Mass analysis - i.e. the separation of bunches or streams of ions
according to their individual mass-to-charge (
m/z)
ratio, is only part of the job
of a mass spectrometer. Without some form of accurate and reliable ion
detection, everything that happens previously would be pointless. All
mass spectrometers, apart from FT-ICR -
which by it's very definition is a combined mass analyser and
detector,
require an ion detector. The choice of detector depends on the design
of the instrument and the type of experiment it was designed to
perform. The detector generates a signal from incident ions by either
generating secondary electrons, which are further amplified or by
inducing a current generated by a moving charge (similar to FT-ICR).
The earliest ion detectors (back in
the days of Thomson and Aston) consisted of photographic plates
located
at the end of the mass analyser. All ions of a given
m/z
would impact at the same place
on the photographic plate making a spot. The darkness of the spot was
indicative of the intensity of that particular
m/z.
The most common types of ion
detector used in modern instruments are described below
1. Faraday Cup detector (or Cylinder electrode)

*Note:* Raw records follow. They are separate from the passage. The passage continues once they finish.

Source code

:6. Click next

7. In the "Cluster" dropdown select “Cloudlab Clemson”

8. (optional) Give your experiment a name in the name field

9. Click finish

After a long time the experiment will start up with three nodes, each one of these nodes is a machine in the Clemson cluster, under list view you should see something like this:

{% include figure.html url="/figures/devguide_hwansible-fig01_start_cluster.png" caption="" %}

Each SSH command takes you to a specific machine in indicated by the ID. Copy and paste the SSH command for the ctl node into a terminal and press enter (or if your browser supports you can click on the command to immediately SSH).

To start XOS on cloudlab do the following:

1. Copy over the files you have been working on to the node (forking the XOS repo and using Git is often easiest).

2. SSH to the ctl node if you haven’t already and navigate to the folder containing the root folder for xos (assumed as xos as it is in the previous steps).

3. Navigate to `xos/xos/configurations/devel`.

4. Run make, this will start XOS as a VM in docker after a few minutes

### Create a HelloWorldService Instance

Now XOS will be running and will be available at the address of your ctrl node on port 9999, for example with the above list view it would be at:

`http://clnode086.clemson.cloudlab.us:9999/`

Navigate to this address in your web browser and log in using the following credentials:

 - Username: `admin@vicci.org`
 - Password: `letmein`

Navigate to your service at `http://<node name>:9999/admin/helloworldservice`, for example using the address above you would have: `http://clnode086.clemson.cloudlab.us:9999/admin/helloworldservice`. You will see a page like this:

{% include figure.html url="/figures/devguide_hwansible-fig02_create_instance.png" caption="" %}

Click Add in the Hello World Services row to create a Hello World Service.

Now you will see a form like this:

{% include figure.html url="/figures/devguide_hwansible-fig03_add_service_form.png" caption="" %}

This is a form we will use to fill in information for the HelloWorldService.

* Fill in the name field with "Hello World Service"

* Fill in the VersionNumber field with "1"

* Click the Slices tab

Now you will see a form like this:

The Faraday cup or cylinder electrode detector is very simple. The
basic principle is that the incident ion strikes the dynode surface
(see figure 1) which emits electrons and induces a current which is
amplified and recorded. The dynode electrode is made of a
secondary emitting material like CsSb, GaP or BeO. The Faraday cup is
a
relatively insensitive detector but is very robust. It is ideally
suited to isotope analysis and IRMS.
Figure 1. A schematic diagram of a Faraday cup ion detector.
2. Electron Multiplier
Electron multipliers are probably the most common means of detecting
ions, especially when positive and negative ions need to be detected
on
the same instrument. Their are two types (see figure 2) of electron
multiplier, but they both work essentially by extending the principles
of the Faraday cup. A Faraday cup uses one dynode and as a result
produces one level of signal amplification. One type of electron
multiplier (figure 2a) has series of dynodes maintained at increasing
potentials resulting in a series of amplifications. The other type
(the
channel multiplier, figure 2b) has a curved ('horn' shaped) continuous
dynode where amplifications occur through repeated collisions with the
dynode surface. In both cases, ions pass the conversion dynode
(depending on their charge) and strike the initial amplification
dynode
surface producing an emission of secondary electrons which are then
attracted either to the second dynode, or into the continuous dynode
where more secondary electrons are generated in a repeating process
ultimately resulting in a cascade of electrons. Typical amplification
is of the order of one million to one.
Figure 2. Schematics of the two main types of
electron multiplier, showing the cascade of electrons that results
in
amplification.
3. Photomultiplier (or Scintillation Counter)
In a photomultiplier (or scintillation counter) the ions initially
strike a dynode which results in electron emission. These electrons
then strike a phosphorous screen which in turn releases a burst of
photons. The photons then pass into the multiplier where amplification
occurs in a cascade fashion - much like with the electron multiplier.
The main advantage of using photons is that the multiplier can be kept
sealed in a vacuum preventing contamination and greatly extending the
lifetime of the detector. Photomultipliers are now probably the most
common detectors in modern mass spectrometers.
Figure 3. Schematic of a photomultiplier,
showing the conversion of the ion/electron signal into photon(s)
which can then be amplified and detected by the photomultiplier.